What can other brands learn from the growth of a one-off restaurant into a supermarket powerhouse?

1) Authenticity

Italian food is about passion and authenticity. Since the family business opened in 1896, Rao's has celebrated the flavors and culinary traditions of southern Italy. It took 80 years for the New York Times to drop in and give them a review, and a few things they observed: Christmas lights are up year round. Sauces are slow-simmered in small batches in open kettles. Uncle Vincent's charcoal fired lemon chicken is cooked over, yes, charcoal. Brands that harness the intrinsic power of authenticity in their story and products tend to be highly differentiated from their peers.

2) Scarcity

Scarcity creates desire, and desire creates demand. Look at any other brand that has built scarcity into their model; Supreme, PlayStation, even McDonald’s most recent Grimace Birthday Meal. All have generated demand and buzz by limiting access to the product.
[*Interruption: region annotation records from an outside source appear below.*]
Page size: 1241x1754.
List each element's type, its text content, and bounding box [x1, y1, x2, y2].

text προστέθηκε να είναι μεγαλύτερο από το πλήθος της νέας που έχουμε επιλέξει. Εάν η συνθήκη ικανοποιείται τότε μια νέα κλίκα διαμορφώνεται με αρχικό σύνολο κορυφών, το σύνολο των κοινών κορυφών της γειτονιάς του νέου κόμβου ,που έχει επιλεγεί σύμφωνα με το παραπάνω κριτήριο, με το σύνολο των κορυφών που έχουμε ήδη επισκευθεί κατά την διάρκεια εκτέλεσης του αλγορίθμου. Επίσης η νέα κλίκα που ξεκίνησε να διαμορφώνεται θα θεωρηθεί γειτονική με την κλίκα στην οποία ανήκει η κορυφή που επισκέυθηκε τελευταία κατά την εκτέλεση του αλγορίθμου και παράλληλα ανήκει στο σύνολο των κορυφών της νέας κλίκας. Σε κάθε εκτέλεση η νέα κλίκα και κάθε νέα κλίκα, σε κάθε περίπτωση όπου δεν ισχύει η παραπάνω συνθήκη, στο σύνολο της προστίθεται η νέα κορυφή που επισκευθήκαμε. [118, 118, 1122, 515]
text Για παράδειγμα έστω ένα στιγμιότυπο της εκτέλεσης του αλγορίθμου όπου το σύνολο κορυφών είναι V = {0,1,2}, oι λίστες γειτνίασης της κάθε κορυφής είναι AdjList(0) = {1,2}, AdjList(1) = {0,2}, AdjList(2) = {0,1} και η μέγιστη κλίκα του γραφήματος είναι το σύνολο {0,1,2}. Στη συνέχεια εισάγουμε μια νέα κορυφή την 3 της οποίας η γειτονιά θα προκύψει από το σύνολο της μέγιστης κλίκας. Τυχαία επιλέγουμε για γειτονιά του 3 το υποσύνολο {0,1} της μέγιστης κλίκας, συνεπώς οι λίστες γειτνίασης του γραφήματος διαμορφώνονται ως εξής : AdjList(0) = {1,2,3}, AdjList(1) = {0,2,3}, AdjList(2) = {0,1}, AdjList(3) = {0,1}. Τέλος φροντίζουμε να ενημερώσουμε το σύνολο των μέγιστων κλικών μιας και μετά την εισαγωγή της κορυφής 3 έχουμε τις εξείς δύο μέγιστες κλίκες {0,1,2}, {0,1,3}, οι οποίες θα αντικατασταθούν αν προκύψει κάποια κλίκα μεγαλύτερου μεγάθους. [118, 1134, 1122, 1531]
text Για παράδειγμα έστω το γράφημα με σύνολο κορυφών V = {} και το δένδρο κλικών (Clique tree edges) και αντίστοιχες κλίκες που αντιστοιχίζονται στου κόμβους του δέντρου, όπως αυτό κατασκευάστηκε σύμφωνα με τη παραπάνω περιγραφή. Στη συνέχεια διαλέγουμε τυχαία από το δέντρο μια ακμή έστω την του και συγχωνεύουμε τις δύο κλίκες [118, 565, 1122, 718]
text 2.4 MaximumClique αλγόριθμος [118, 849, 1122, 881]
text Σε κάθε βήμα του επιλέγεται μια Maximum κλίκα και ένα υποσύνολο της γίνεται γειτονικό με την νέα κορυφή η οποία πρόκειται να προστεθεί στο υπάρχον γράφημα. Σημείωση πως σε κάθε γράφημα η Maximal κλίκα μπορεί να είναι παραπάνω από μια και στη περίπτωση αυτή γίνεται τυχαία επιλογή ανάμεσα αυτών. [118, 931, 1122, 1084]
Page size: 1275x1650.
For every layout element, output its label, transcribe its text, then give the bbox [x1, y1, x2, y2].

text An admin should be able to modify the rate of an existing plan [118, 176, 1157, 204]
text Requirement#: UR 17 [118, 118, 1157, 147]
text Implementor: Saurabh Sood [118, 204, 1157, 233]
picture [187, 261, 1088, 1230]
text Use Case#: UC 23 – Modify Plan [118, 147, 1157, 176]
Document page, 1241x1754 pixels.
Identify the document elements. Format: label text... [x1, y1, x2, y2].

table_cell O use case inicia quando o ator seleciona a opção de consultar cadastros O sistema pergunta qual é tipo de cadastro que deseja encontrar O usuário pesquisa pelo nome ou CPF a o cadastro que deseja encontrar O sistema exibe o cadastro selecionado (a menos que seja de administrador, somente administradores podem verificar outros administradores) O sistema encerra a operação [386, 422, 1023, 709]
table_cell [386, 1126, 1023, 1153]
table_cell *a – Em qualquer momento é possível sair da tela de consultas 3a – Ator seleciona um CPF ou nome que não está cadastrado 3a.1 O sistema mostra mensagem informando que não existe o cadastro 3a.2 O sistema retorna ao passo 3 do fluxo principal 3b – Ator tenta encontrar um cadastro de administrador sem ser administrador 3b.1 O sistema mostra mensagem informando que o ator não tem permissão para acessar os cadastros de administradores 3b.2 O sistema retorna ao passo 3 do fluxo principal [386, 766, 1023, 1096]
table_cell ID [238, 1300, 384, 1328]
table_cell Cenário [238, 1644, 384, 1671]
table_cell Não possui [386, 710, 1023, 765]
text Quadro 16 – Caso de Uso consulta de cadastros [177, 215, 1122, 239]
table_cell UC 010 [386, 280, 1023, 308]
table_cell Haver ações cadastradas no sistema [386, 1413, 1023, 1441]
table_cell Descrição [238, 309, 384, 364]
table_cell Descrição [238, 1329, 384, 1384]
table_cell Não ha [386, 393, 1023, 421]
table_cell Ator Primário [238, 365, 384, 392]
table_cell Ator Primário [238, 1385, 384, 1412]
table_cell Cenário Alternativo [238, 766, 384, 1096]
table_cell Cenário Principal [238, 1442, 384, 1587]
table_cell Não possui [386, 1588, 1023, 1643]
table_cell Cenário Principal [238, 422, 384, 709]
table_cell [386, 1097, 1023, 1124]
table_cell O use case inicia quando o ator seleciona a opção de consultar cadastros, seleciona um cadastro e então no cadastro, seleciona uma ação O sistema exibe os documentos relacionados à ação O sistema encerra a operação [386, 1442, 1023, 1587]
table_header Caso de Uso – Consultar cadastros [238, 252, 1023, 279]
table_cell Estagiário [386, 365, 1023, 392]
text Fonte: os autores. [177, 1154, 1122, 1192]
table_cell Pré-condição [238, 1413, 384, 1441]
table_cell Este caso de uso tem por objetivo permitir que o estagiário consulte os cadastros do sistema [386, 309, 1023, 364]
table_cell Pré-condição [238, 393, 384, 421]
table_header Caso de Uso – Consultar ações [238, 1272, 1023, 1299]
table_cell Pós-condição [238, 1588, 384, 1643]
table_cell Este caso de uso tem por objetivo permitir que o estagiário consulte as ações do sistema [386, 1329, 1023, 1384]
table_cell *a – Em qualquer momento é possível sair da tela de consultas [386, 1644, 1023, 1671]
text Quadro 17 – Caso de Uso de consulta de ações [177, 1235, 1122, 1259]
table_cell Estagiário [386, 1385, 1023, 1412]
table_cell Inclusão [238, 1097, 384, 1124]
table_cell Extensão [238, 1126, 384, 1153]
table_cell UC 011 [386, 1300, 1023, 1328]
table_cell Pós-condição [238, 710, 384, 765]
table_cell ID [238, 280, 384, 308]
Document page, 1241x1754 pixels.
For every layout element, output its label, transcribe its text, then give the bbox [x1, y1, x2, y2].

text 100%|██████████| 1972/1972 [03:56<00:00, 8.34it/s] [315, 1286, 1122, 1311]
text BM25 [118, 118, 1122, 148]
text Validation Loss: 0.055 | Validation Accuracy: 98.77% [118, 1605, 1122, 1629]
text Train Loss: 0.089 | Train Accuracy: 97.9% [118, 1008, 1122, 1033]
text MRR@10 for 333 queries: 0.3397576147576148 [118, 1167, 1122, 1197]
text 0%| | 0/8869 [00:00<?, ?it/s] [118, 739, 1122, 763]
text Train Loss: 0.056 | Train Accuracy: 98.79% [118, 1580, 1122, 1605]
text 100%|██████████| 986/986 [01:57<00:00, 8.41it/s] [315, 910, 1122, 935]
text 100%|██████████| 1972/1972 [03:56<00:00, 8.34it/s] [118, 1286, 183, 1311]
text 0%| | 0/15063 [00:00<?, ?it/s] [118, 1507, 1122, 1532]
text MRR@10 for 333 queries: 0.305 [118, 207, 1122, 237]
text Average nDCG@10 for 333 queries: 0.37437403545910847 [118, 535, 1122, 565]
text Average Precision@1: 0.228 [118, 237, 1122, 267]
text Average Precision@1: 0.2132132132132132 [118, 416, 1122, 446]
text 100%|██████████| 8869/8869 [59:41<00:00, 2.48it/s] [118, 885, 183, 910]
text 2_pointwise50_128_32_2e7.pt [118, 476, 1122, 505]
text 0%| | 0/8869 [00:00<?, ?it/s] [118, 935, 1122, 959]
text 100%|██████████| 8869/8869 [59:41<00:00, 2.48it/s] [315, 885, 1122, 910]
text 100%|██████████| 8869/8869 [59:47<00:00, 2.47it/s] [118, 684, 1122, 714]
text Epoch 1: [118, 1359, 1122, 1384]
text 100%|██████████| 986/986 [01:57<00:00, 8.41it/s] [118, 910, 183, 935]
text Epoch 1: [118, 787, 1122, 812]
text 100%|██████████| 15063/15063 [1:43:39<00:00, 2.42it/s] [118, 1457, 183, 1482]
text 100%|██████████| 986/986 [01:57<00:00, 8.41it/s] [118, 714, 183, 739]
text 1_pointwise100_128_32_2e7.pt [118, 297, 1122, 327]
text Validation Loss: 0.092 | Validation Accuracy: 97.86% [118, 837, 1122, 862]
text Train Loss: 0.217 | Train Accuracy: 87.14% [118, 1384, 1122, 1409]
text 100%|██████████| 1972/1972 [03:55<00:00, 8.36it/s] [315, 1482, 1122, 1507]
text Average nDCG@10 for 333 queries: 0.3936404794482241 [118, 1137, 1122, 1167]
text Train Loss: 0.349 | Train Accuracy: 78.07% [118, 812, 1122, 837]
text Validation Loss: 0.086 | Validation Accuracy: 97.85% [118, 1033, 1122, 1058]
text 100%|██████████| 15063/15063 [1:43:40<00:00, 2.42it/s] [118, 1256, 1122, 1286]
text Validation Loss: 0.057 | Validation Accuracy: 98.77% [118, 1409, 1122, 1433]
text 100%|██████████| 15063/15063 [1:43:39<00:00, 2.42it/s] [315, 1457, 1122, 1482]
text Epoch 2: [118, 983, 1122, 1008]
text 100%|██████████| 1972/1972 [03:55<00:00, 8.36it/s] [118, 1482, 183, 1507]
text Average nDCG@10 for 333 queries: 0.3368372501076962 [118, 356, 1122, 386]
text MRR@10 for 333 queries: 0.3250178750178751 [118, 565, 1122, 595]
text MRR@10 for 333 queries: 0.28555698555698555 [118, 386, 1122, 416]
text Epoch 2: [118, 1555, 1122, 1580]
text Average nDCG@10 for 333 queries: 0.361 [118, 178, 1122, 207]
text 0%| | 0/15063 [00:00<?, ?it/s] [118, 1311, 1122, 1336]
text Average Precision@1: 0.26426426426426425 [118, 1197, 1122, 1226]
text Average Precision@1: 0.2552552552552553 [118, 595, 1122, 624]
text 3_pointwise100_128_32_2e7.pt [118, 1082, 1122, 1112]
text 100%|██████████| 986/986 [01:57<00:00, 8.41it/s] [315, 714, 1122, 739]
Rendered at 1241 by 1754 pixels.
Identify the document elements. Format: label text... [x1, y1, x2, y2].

What makes Rao’s unique amongst this set is that the scarcity didn't start with a physical product, it was built with an experience. After years of fanning the fires of FOMO with their restaurant (no soup for you), they made the product widely accessible. The fact that you can have as much of it as you want is only adding to the bottom line.

3) Power of Celebrity & Influence

Walking the streets of NY, you're bound to spot a famous face. But knowing they are all gathered uptown enjoying a meal that is not meant for the common man adds an additional layer of mystique. With the restaurant featured in The Wolf of Wall Street and Jay Z’s video for “D.O.A”, the public gets a glimpse inside the experience while still keeping the doors firmly shut to the masses. Rao’s also uses Busy Phillips, a well-liked and known foodie as a paid spokesperson for the brand.

4) Premium Product

When charging $10 per jar amongst a sea of sauces that are $5 or less, your product better be great. And Rao’s is great. Not only does scarcity allow for a premium price point, but Rao's avoids that crowded space where brand affinity is one coupon, BOGO and discount away from losing customers. As with grocery brands like Tillamook, Ben & Jerry’s, and Kerrygold, Rao’s is proof that people are willing to pay more for higher quality.

5) Marketing Spend

If I had a dollar for the number of times I’ve heard, “we want our brand to move the needle, but our budgets are tight..." I could have bought Rao’s for $2.7B. When Sovos took over the Rao’s brand, the marketing budget jumped from a few hundred thousand dollars a year to $20M. The 9X growth results in six short years speak for themselves. Not every brand has $20M to invest in marketing, but the strategy scales down too: if you put the money into awareness, and create content that connects and resonates, you will get the money back…and then some.

The big question now: will Campbell’s honor the product that has brought Rao’s so much success, or will big CPG water down the sauce into oblivion? Only time will tell.